Exercise prompt:
Transcribe all of the data exactly. Omit the pictures.

Dataset entries:
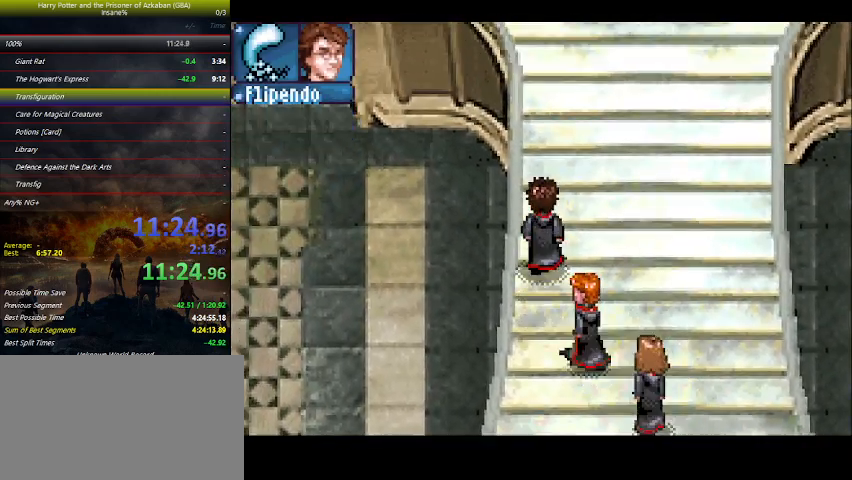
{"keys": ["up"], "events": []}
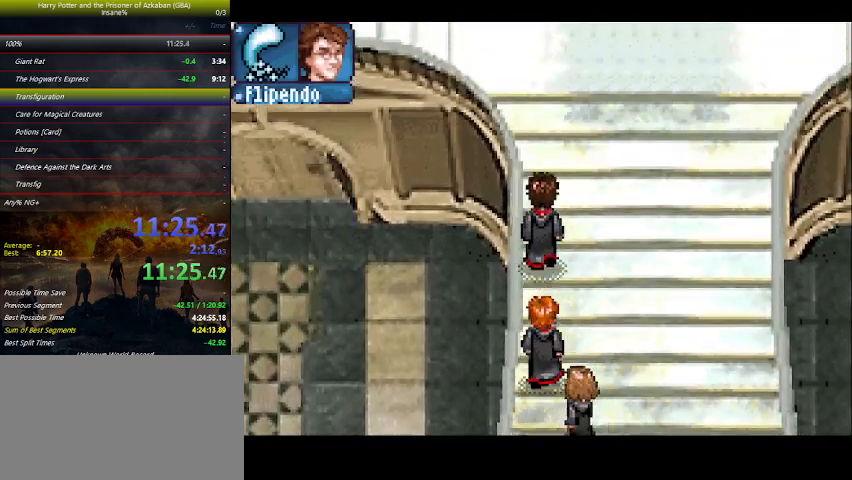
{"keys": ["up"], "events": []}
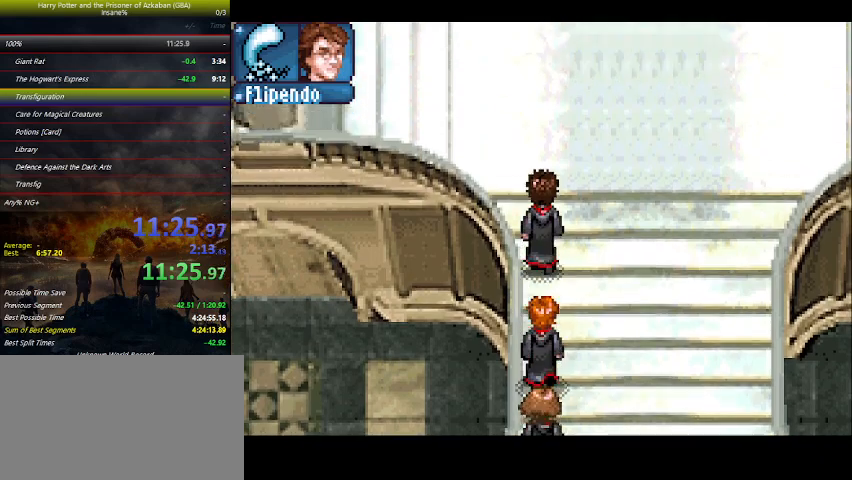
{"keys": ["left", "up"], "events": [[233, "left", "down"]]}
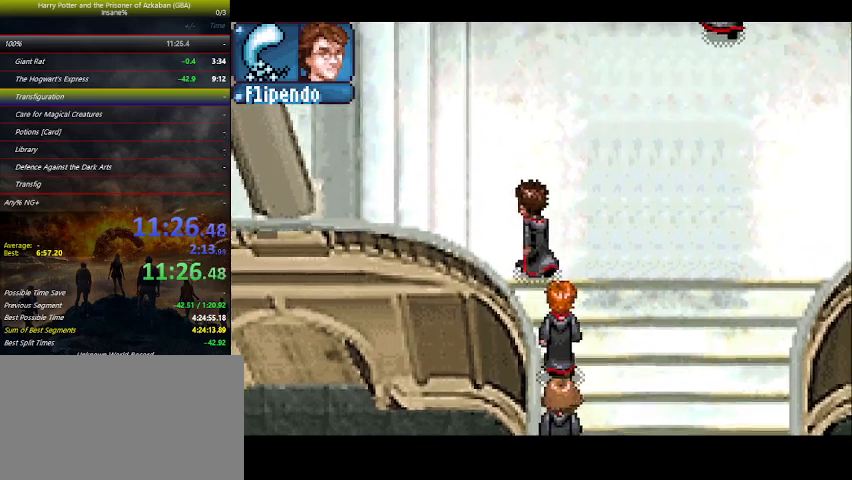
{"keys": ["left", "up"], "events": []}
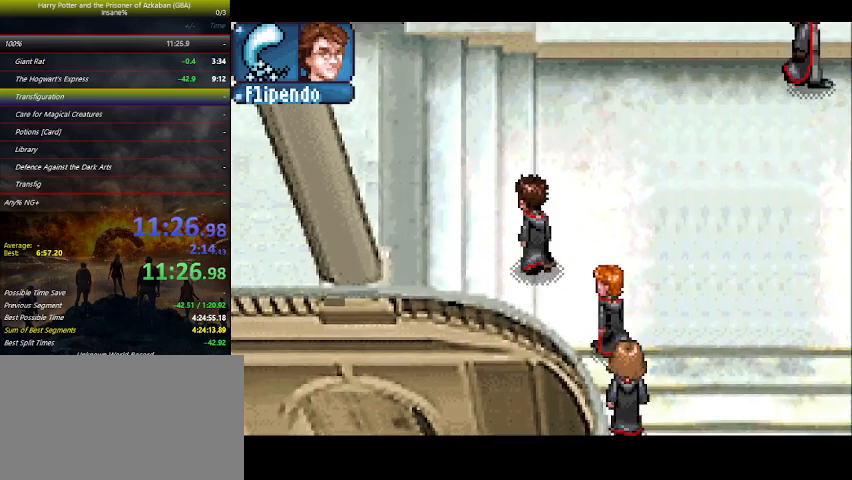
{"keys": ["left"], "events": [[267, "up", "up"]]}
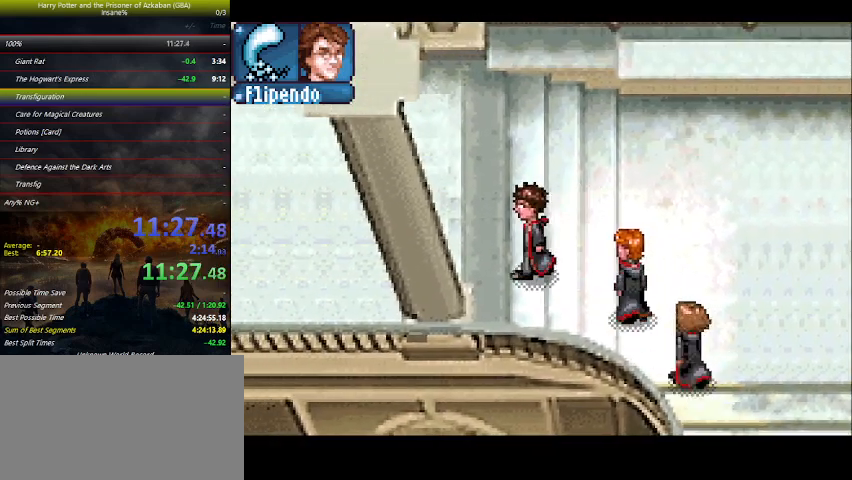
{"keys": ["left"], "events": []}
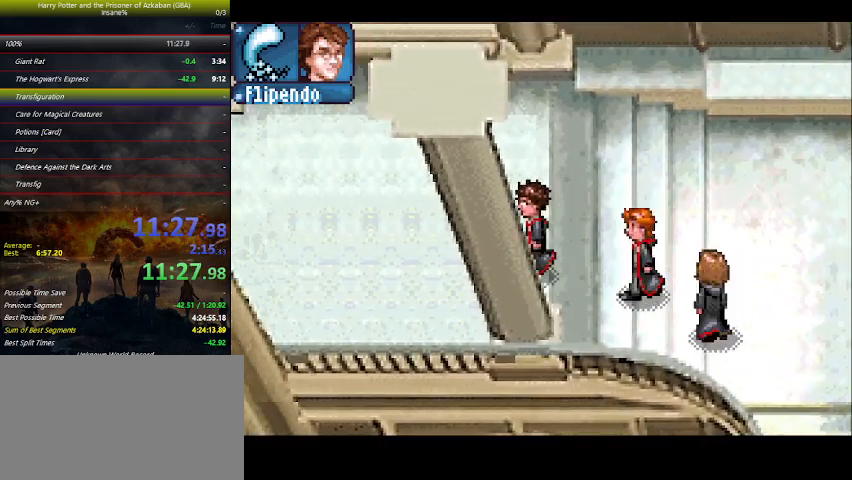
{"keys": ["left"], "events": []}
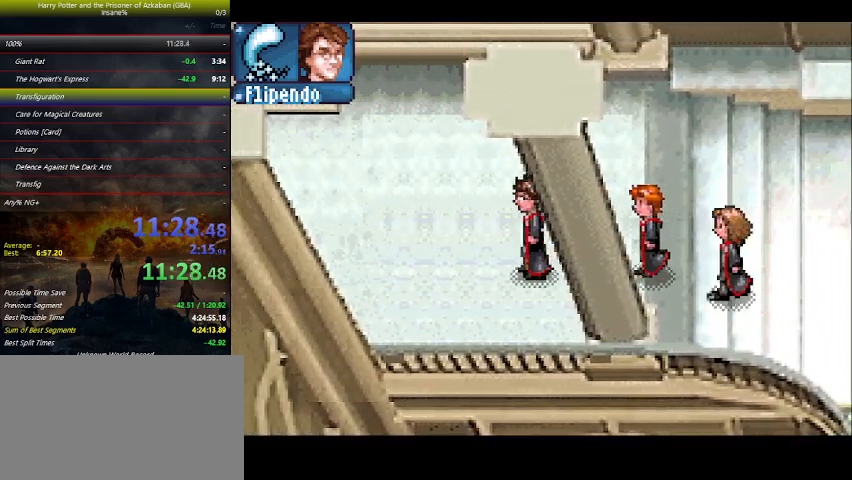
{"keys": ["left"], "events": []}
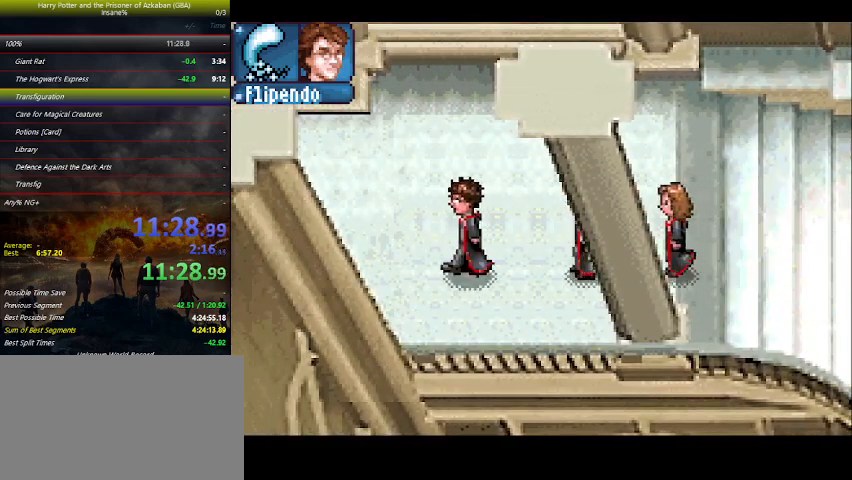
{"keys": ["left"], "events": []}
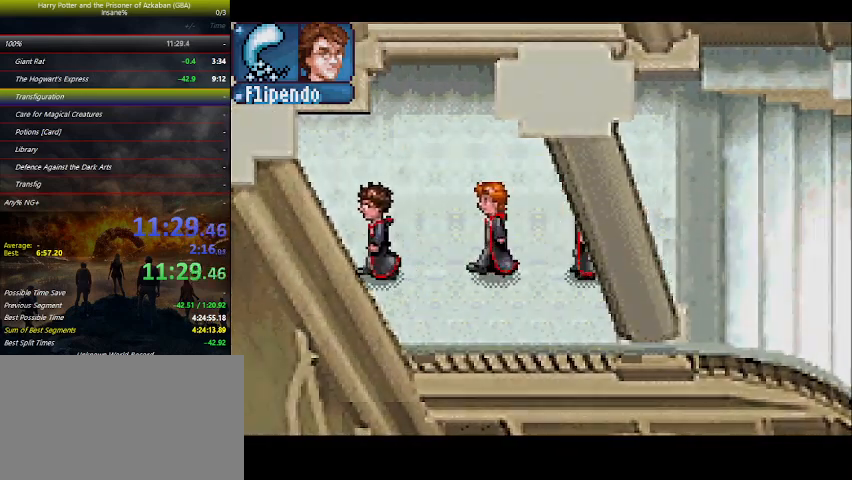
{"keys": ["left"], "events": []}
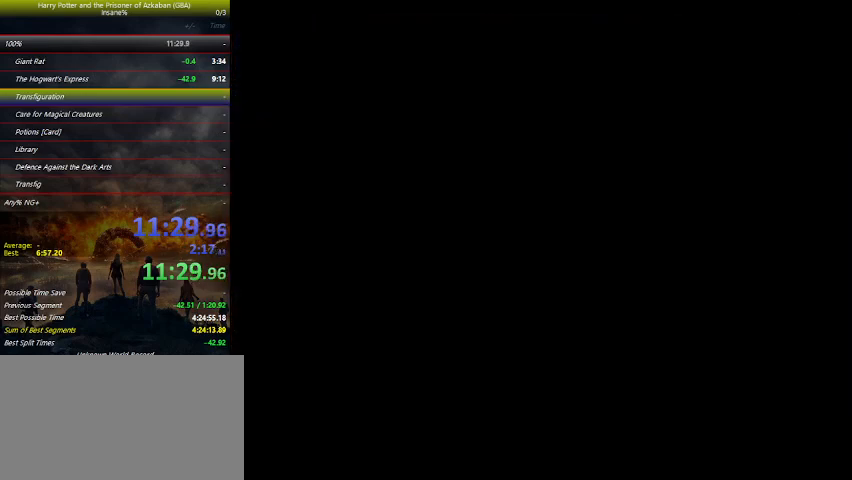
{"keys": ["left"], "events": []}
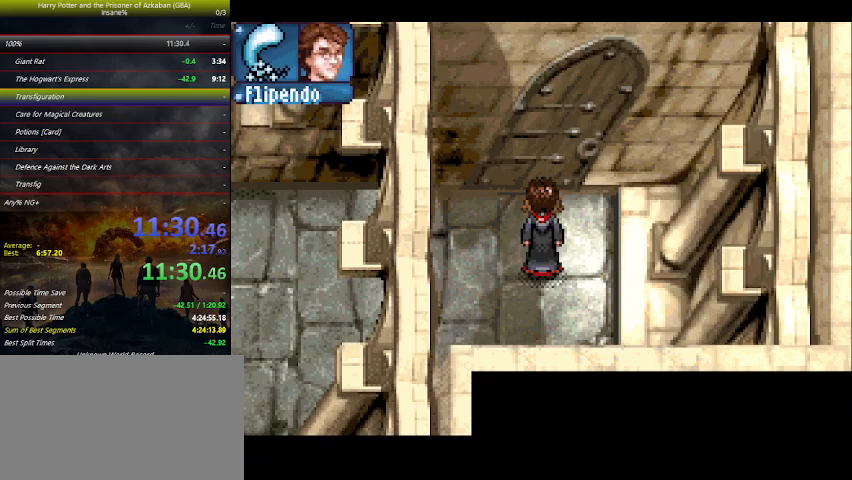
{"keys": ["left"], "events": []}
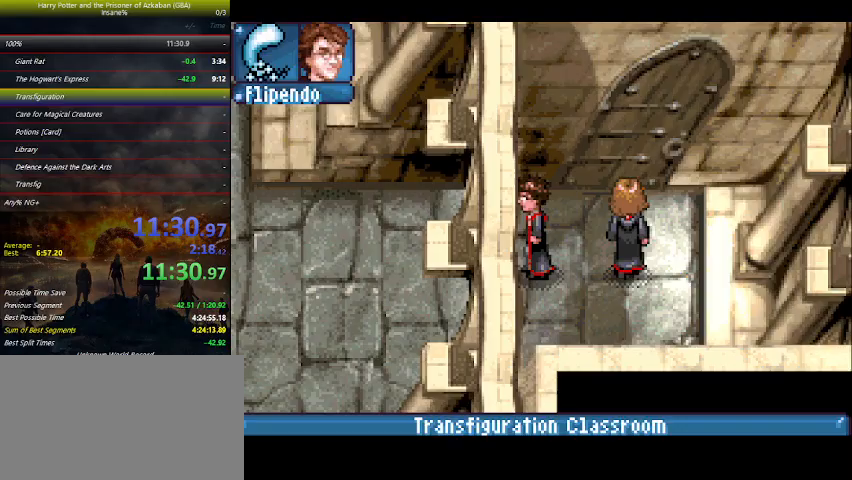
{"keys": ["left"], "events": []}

Written answer:
{"keys": ["up"], "events": []}
{"keys": ["up"], "events": []}
{"keys": ["left", "up"], "events": [[233, "left", "down"]]}
{"keys": ["left", "up"], "events": []}
{"keys": ["left"], "events": [[267, "up", "up"]]}
{"keys": ["left"], "events": []}
{"keys": ["left"], "events": []}
{"keys": ["left"], "events": []}
{"keys": ["left"], "events": []}
{"keys": ["left"], "events": []}
{"keys": ["left"], "events": []}
{"keys": ["left"], "events": []}
{"keys": ["left"], "events": []}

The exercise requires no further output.